O Memórias Reveladas vem atuando, também, na
promoção e no apoio a eventos que envolvem debates e reflexões sobre os
direitos humanos e o acesso à informação pública no Brasil, como são exemplos o
Seminário Nacional Arquivos da Ditadura e Democracia e o Seminário
Internacional sobre Acesso à Informação, ambos realizados em 2010. O propósito
desses eventos foi o de discutir como ampliar o acesso a documentos do regime
militar sob a guarda de instituições públicas e privadas.
O
Centro de Referência foi convidado, em novembro de 2009, pelo Instituto de
Apoio aos Povos do Araguaia (Iapa) a participar do III Seminário
Latino-Americano de Anistia e Direitos Humanos - Manoel da Conceição, realizado
em Brasília-DF. Na
oportunidade, foi realizada parceria entre o Arquivo Nacional e o Iapa para que
fossem gravados depoimentos de camponeses que moram na região da Guerrilha do
Araguaia. Ao todo, foram gravadas pelo Arquivo Nacional 16 entrevistas,
totalizando mais de 20 horas de depoimentos. O material resultante é um
impressionante e comovente registro sobre a Guerrilha do Araguaia e a repressão
política no Brasil.

****************************************

*Tarefa proposta:*
Prossiga com o texto sobre o Memórias Reveladas a partir do ponto em que ele termina. As linhas que vêm depois deste trecho não são necessárias.

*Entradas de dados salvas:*
****************************************

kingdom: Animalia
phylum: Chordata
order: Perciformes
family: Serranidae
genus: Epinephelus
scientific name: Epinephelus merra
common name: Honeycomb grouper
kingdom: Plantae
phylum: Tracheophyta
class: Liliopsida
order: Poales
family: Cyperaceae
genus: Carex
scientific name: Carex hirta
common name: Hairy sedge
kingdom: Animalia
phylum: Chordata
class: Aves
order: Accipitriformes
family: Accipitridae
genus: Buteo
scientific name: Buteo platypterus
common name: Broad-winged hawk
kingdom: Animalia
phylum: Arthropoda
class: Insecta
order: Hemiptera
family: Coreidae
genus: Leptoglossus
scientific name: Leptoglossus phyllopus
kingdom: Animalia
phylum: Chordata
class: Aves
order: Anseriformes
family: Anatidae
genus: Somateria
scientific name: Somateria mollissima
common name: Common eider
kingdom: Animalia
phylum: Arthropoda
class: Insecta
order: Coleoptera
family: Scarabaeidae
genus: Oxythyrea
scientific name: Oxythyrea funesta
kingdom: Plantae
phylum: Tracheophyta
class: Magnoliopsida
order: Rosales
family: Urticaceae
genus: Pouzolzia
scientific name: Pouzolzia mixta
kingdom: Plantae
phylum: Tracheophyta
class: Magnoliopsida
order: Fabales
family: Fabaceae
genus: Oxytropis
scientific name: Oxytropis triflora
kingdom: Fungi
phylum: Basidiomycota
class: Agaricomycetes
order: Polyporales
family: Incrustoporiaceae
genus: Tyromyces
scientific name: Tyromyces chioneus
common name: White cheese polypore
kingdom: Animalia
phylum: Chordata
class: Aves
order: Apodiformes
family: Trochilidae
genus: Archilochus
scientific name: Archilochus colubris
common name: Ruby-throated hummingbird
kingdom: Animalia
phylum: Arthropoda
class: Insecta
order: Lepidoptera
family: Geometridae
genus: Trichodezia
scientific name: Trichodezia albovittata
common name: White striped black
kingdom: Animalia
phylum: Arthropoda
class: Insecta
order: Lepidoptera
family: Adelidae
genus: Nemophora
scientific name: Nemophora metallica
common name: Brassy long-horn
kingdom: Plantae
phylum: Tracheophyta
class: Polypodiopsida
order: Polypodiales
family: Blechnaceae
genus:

****************************************

*Resultado da tarefa:*
Outro objetivo do Memórias Reveladas é o de
valorizar a produção de estudos, pesquisas e reflexões sobre os temas de
interesse do Centro de Referência. Para tanto, foi criado o Prêmio de Pesquisa
Memórias Reveladas, um concurso bienal de monografias que utilizem fontes
documentais referentes ao período do regime militar no Brasil. Os vencedores
terão as suas obras publicadas pelo Arquivo Nacional. A edição 2010 do Prêmio
de Pesquisa Memórias Reveladas foi um sucesso, tanto pela qualidade dos
trabalhos premiados como, também, pelo grande número de monografias
apresentadas no concurso, uma sinalização do interesse de pesquisadores,
especialistas e estudantes em buscar informações sobre o período da ditadura
militar.
Da mesma forma, de abril a agosto de 2011
está sendo realizada, na sede do Arquivo Nacional no Rio de Janeiro, a
exposição “Registros de uma Guerra Surda”, que tem por objetivo trazer luz para
um período conturbado de nossa história recente. Ao mesmo tempo, a exposição
sugere e estimula o uso diversificado de fontes para reconstituição de fatos,
localização de informações, análise de contextos e de processos políticos e
sociais.
Todas essas iniciativas e ações contribuíram
para consolidar a posição do Memórias Reveladas como um marco no processo de
valorização e democratização do patrimônio documental público no Brasil. O
Centro de Referência promove o fortalecimento de instituições arquivísticas
públicas e privadas, transformando-as em espaços de cidadania, aptas a
receberem e difundirem os documentos públicos e privados de interesse público
sobre a ação repressora do Estado brasileiro nas décadas de 1960 a 1980. Nesse sentido,
cabe lembrar que o direito de acesso às informações públicas, como regra geral,
é um dos grandes mecanismos de consolidação dos regimes democráticos e de
prevenção à recorrência de violações maciças aos direitos humanos, em
consonância com o lema do Memórias Reveladas – “para que não se esqueça, para
que nunca mais aconteça”.
Inez
Stampa é coordenadora do Centro de Referência Memórias Reveladas e professora
da PUC-Rio.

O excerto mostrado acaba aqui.